His genius for self-promotion allowed him to pose as the second-worst option in the worst American election of modern times and be elected for who he wasn’t, not who he was. Reagan may have been denounced as an ideologue, but no one doubted his political integrity. His famously direct language stemmed from a clarity of thought that can be found nowhere in Trump’s rambling fusion of shock-jockery and stand-up comedy. Many of the wrong people hate Trump, just as they hated Reagan.

But that doesn’t make him right. Perhaps his lack of ideology will make him a successful dealmaker in Washington, able to stop the gridlock that dogged the Obama years. And perhaps he might be good at picking a team — which was the secret to Reagan’s success. He was no control freak and instead governed by choosing brilliant people for his Cabinet and leaving them to it (Boris Johnson has the same technique).
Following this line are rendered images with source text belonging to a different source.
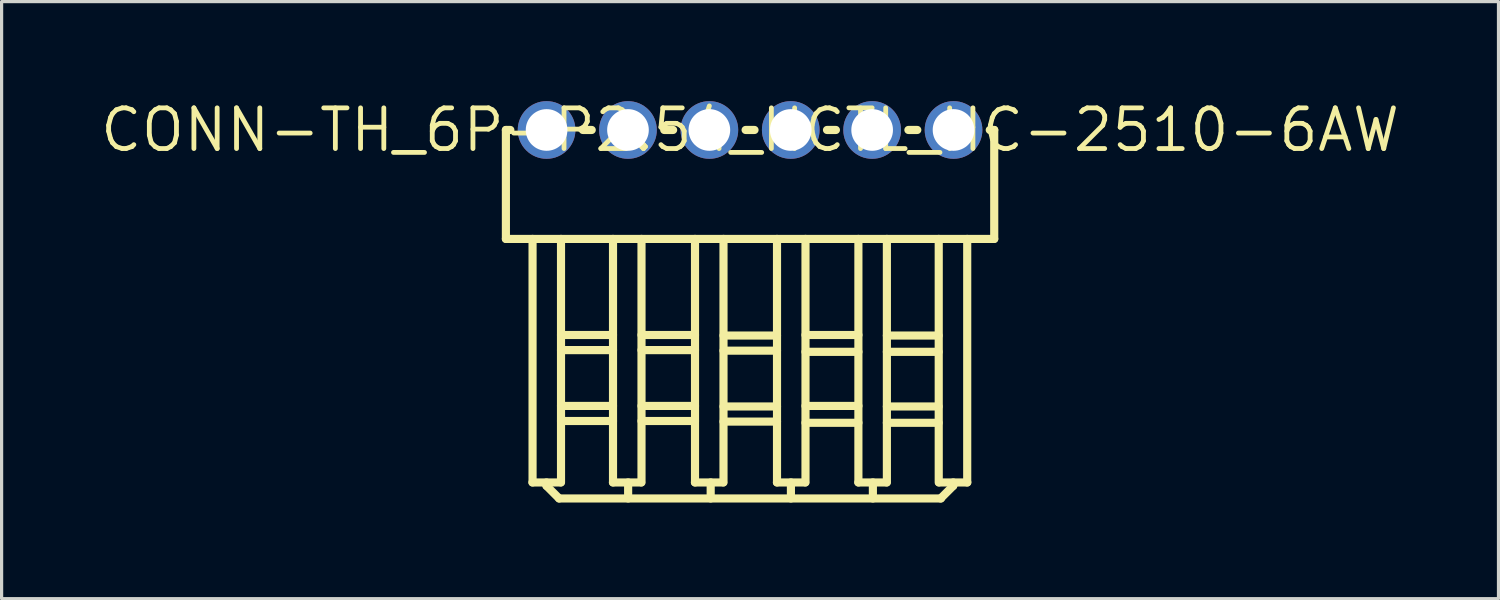
<source format=kicad_pcb>
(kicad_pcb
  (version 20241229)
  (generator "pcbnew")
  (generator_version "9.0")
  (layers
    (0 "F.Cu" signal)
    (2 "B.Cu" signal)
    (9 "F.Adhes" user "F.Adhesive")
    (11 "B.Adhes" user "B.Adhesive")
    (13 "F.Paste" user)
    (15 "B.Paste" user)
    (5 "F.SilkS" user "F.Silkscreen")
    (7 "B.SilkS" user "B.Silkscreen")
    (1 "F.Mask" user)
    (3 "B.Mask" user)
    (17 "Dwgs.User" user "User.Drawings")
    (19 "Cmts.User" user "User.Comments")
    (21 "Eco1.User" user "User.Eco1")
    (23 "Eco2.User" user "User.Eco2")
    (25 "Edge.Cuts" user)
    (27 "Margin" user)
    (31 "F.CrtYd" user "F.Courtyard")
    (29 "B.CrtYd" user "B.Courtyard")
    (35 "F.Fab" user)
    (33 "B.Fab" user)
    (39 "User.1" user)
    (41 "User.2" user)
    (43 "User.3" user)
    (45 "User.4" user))
  (footprint "CONN-TH_6P-P2.54_HCTL_HC-2510-6AW"
    (layer "F.Cu")
    (at 20.358 1.006)
    (property "Reference" "CONN-TH_6P-P2.54_HCTL_HC-2510-6AW" (at 0 0 0) (layer "F.SilkS") (effects (font (size 1.27 1.27) (thickness 0.15))))
    (attr through_hole)
    (fp_line (start -7.62 0) (end -7.481 0) (stroke (width 0.254) (type solid)) (layer "F.SilkS"))
    (fp_line (start -7.62 3.4) (end -7.62 0) (stroke (width 0.254) (type solid)) (layer "F.SilkS"))
    (fp_line (start -7.62 3.4) (end 7.62 3.4) (stroke (width 0.254) (type solid)) (layer "F.SilkS"))
    (fp_line (start -6.792 11) (end -5.91 11) (stroke (width 0.254) (type solid)) (layer "F.SilkS"))
    (fp_line (start -6.788 3.4) (end -6.788 11) (stroke (width 0.254) (type solid)) (layer "F.SilkS"))
    (fp_line (start -6.353 11) (end -6.353 11.106) (stroke (width 0.254) (type solid)) (layer "F.SilkS"))
    (fp_line (start -6.353 11.106) (end -5.959 11.5) (stroke (width 0.254) (type solid)) (layer "F.SilkS"))
    (fp_line (start -5.959 11.5) (end 5.959 11.5) (stroke (width 0.254) (type solid)) (layer "F.SilkS"))
    (fp_line (start -5.9 3.4) (end -5.9 11) (stroke (width 0.254) (type solid)) (layer "F.SilkS"))
    (fp_line (start -5.9 6.398) (end -4.277 6.398) (stroke (width 0.254) (type solid)) (layer "F.SilkS"))
    (fp_line (start -5.9 6.87) (end -4.277 6.87) (stroke (width 0.254) (type solid)) (layer "F.SilkS"))
    (fp_line (start -5.9 8.612) (end -4.277 8.612) (stroke (width 0.254) (type solid)) (layer "F.SilkS"))
    (fp_line (start -5.9 9.083) (end -4.277 9.083) (stroke (width 0.254) (type solid)) (layer "F.SilkS"))
    (fp_line (start -5.219 0) (end -4.941 0) (stroke (width 0.254) (type solid)) (layer "F.SilkS"))
    (fp_line (start -4.28 11) (end -3.399 11) (stroke (width 0.254) (type solid)) (layer "F.SilkS"))
    (fp_line (start -4.277 3.4) (end -4.277 11) (stroke (width 0.254) (type solid)) (layer "F.SilkS"))
    (fp_line (start -3.805 11) (end -3.805 11.5) (stroke (width 0.254) (type solid)) (layer "F.SilkS"))
    (fp_line (start -3.388 3.4) (end -3.388 11) (stroke (width 0.254) (type solid)) (layer "F.SilkS"))
    (fp_line (start -3.388 6.398) (end -1.718 6.398) (stroke (width 0.254) (type solid)) (layer "F.SilkS"))
    (fp_line (start -3.388 6.87) (end -1.718 6.87) (stroke (width 0.254) (type solid)) (layer "F.SilkS"))
    (fp_line (start -3.388 8.612) (end -1.718 8.612) (stroke (width 0.254) (type solid)) (layer "F.SilkS"))
    (fp_line (start -3.388 9.083) (end -1.718 9.083) (stroke (width 0.254) (type solid)) (layer "F.SilkS"))
    (fp_line (start -2.679 0) (end -2.401 0) (stroke (width 0.254) (type solid)) (layer "F.SilkS"))
    (fp_line (start -1.721 11) (end -0.84 11) (stroke (width 0.254) (type solid)) (layer "F.SilkS"))
    (fp_line (start -1.718 3.4) (end -1.718 11) (stroke (width 0.254) (type solid)) (layer "F.SilkS"))
    (fp_line (start -1.229 11) (end -1.229 11.5) (stroke (width 0.254) (type solid)) (layer "F.SilkS"))
    (fp_line (start -0.829 3.4) (end -0.829 11) (stroke (width 0.254) (type solid)) (layer "F.SilkS"))
    (fp_line (start -0.829 6.416) (end 0.841 6.416) (stroke (width 0.254) (type solid)) (layer "F.SilkS"))
    (fp_line (start -0.829 6.888) (end 0.841 6.888) (stroke (width 0.254) (type solid)) (layer "F.SilkS"))
    (fp_line (start -0.829 8.63) (end 0.841 8.63) (stroke (width 0.254) (type solid)) (layer "F.SilkS"))
    (fp_line (start -0.829 9.101) (end 0.841 9.101) (stroke (width 0.254) (type solid)) (layer "F.SilkS"))
    (fp_line (start -0.139 0) (end 0.139 0) (stroke (width 0.254) (type solid)) (layer "F.SilkS"))
    (fp_line (start 0.838 11) (end 1.719 11) (stroke (width 0.254) (type solid)) (layer "F.SilkS"))
    (fp_line (start 0.841 3.4) (end 0.841 11) (stroke (width 0.254) (type solid)) (layer "F.SilkS"))
    (fp_line (start 1.275 11) (end 1.275 11.5) (stroke (width 0.254) (type solid)) (layer "F.SilkS"))
    (fp_line (start 1.73 3.4) (end 1.73 11) (stroke (width 0.254) (type solid)) (layer "F.SilkS"))
    (fp_line (start 1.73 6.398) (end 3.381 6.398) (stroke (width 0.254) (type solid)) (layer "F.SilkS"))
    (fp_line (start 1.73 6.924) (end 3.381 6.924) (stroke (width 0.254) (type solid)) (layer "F.SilkS"))
    (fp_line (start 1.73 8.612) (end 3.381 8.612) (stroke (width 0.254) (type solid)) (layer "F.SilkS"))
    (fp_line (start 1.73 9.138) (end 3.381 9.138) (stroke (width 0.254) (type solid)) (layer "F.SilkS"))
    (fp_line (start 2.401 0) (end 2.679 0) (stroke (width 0.254) (type solid)) (layer "F.SilkS"))
    (fp_line (start 3.378 11) (end 4.259 11) (stroke (width 0.254) (type solid)) (layer "F.SilkS"))
    (fp_line (start 3.381 3.4) (end 3.381 11) (stroke (width 0.254) (type solid)) (layer "F.SilkS"))
    (fp_line (start 3.833 11) (end 3.833 11.5) (stroke (width 0.254) (type solid)) (layer "F.SilkS"))
    (fp_line (start 4.27 3.4) (end 4.27 11) (stroke (width 0.254) (type solid)) (layer "F.SilkS"))
    (fp_line (start 4.27 6.416) (end 5.883 6.416) (stroke (width 0.254) (type solid)) (layer "F.SilkS"))
    (fp_line (start 4.27 6.924) (end 5.883 6.924) (stroke (width 0.254) (type solid)) (layer "F.SilkS"))
    (fp_line (start 4.27 8.63) (end 5.883 8.63) (stroke (width 0.254) (type solid)) (layer "F.SilkS"))
    (fp_line (start 4.27 9.138) (end 5.883 9.138) (stroke (width 0.254) (type solid)) (layer "F.SilkS"))
    (fp_line (start 4.941 0) (end 5.219 0) (stroke (width 0.254) (type solid)) (layer "F.SilkS"))
    (fp_line (start 5.888 3.4) (end 5.888 11) (stroke (width 0.254) (type solid)) (layer "F.SilkS"))
    (fp_line (start 6.341 11) (end 6.341 11.106) (stroke (width 0.254) (type solid)) (layer "F.SilkS"))
    (fp_line (start 6.341 11.106) (end 5.947 11.5) (stroke (width 0.254) (type solid)) (layer "F.SilkS"))
    (fp_line (start 6.777 3.4) (end 6.777 11) (stroke (width 0.254) (type solid)) (layer "F.SilkS"))
    (fp_line (start 6.78 11) (end 5.899 11) (stroke (width 0.254) (type solid)) (layer "F.SilkS"))
    (fp_line (start 7.481 0) (end 7.62 0) (stroke (width 0.254) (type solid)) (layer "F.SilkS"))
    (fp_line (start 7.62 3.4) (end 7.62 0) (stroke (width 0.254) (type solid)) (layer "F.SilkS"))
    (fp_text user "" (at 0 0 0) (layer "Cmts.User") (effects (font (size 1 1) (thickness 0.15))))
    (pad "1" thru_hole circle (at -6.35 0) (size 1.8 1.8) (drill 1.3) (layers "*.Cu" "*.Paste" "*.Mask"))
    (pad "2" thru_hole circle (at -3.81 0) (size 1.8 1.8) (drill 1.3) (layers "*.Cu" "*.Paste" "*.Mask"))
    (pad "3" thru_hole circle (at -1.27 0) (size 1.8 1.8) (drill 1.3) (layers "*.Cu" "*.Paste" "*.Mask"))
    (pad "4" thru_hole circle (at 1.27 0) (size 1.8 1.8) (drill 1.3) (layers "*.Cu" "*.Paste" "*.Mask"))
    (pad "5" thru_hole circle (at 3.81 0) (size 1.8 1.8) (drill 1.3) (layers "*.Cu" "*.Paste" "*.Mask"))
    (pad "6" thru_hole circle (at 6.35 0) (size 1.8 1.8) (drill 1.3) (layers "*.Cu" "*.Paste" "*.Mask")))
  (gr_rect
    (start -3 -3)
    (end 43.715 15.633)
    (stroke (width 0.1) (type default))
    (fill no)
    (layer "Edge.Cuts")))
</source>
A great merit can be made of presidential inactivity, if you can make the right hires. As Reagan once put it: “It’s true that hard work never hurt anyone. But I figure: why take the chance?” The hope, now, is that Trump doesn’t take the risk either. That he will, like Reagan, try to find the most able people who would agree to serve under him — then step back and govern in the style of his unexpectedly gracious acceptance speech, rather than the style of his campaign.

Reagan proved that you don’t need to be a political obsessive to be a presidential triumph. The Donald is not, and never will be, a patch on the Gipper. But if he wants to make a success of the next four years, there are worse people for him to aspire to.

— The Telegraph Group Limited, London, 2016

Fraser Nelson is the editor of the Spectator and a columnist for the Daily Telegraph. He is also a member of the advisory board of the Centre for Social Justice and the Centre for Policy Studies.